Por eso es que la Palabra nos dice: 

“No os engañéis; Dios no puede ser burlado: pues todo lo que el hombre sembrare, eso también segará. Porque el que siembra para su carne, de la carne segará corrupción; mas el que siembra para el Espíritu, del Espíritu segará vida eterna. No nos cansemos, pues, de hacer bien; porque a su tiempo segaremos, si no desmayamos. Así que, según tengamos oportunidad, hagamos bien a todos, y mayormente a los de la familia de la fe” (Gl 6:7-10).

Más bien, sed benignos los unos con los otros, misericordiosos, perdonándoos los unos a los otros, como también Dios os perdonó a vosotros en Cristo (Ef 4:32). 

No os venguéis vosotros mismos, amados míos; sino dejad lugar a la ira de Dios, porque escrito está: Mía es la venganza, yo pagaré, dice el Señor.
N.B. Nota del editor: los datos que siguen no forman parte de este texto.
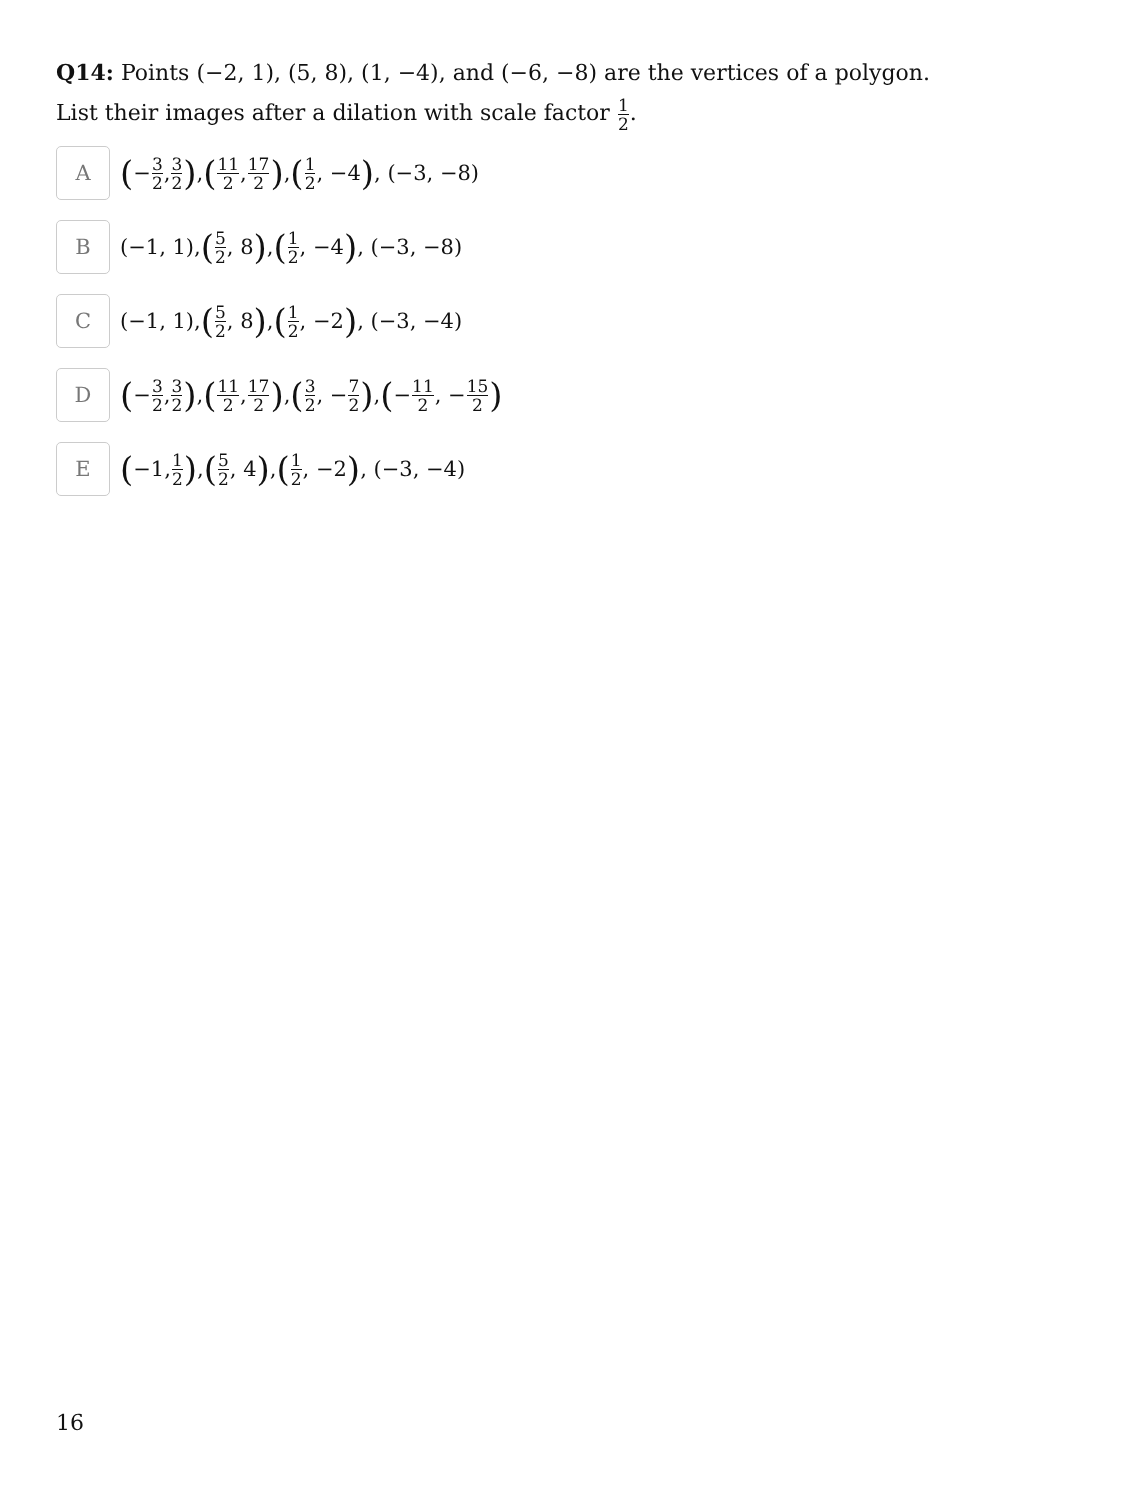Q14: Points (−2, 1), (5, 8), (1, −4), and (−6, −8) are the vertices of a polygon.
List their images after a dilation with scale factor 1 2.
A
(− 3 2, 3 2), (11 2, 17 2), (1 2, −4), (−3, −8)
B
(−1, 1), (5 2, 8), (1 2, −4), (−3, −8)
C
(−1, 1), (5 2, 8), (1 2, −2), (−3, −4)
D
(− 3 2, 3 2), (11 2, 17 2), (3 2, − 7 2), (− 11 2, − 15 2)
E
(−1, 1 2), (5 2, 4), (1 2, −2), (−3, −4)
16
Así que, si tu enemigo tuviere hambre, dale de comer; si tuviere sed, dale de beber; porque haciendo esto, ascuas de fuego amontonarás sobre su cabeza (Ro 12:19-20).

Lo que tenemos seguro en Cristo es que la justicia y la misericordia perfectas manifestadas en la cruz también reconcilian la misericordia y la justicia de Dios en esta vida. 

La próxima vez que te sientas tentado(a) a victimizarte por tus circunstancias y culpar al chivo expiatorio de tu predilección, haz en vez un objetivo inventario de tus obras pasadas, a ver si tu honestidad te permite parafrasear al malhechor en la cruz y decir: A la verdad, justamente padezco, porque recibo lo que merecen mis hechos. La verdadera raíz de nuestras aflicciones en la vida a menudo está escondida en nuestro propio corazón y nuestras acciones: no en alguien más.

Nadie se sale con la suya en esta vida: ni los incrédulos ni los creyentes. Gálatas 6:7-10 es una ley espiritual que no hace diferencia entre justos e injustos, en esta vida. La promesa, la diferencia es para “el que persevera hasta el fin” (Mt 24:13), es para aquel día(2 Ti 1:12), es para el que se ocupa en su “salvación con temor y temblor” (Fil 2:12), “si retenéis la palabra que os he predicado, sois salvos, si no creísteis en vano (1 Co 15:2).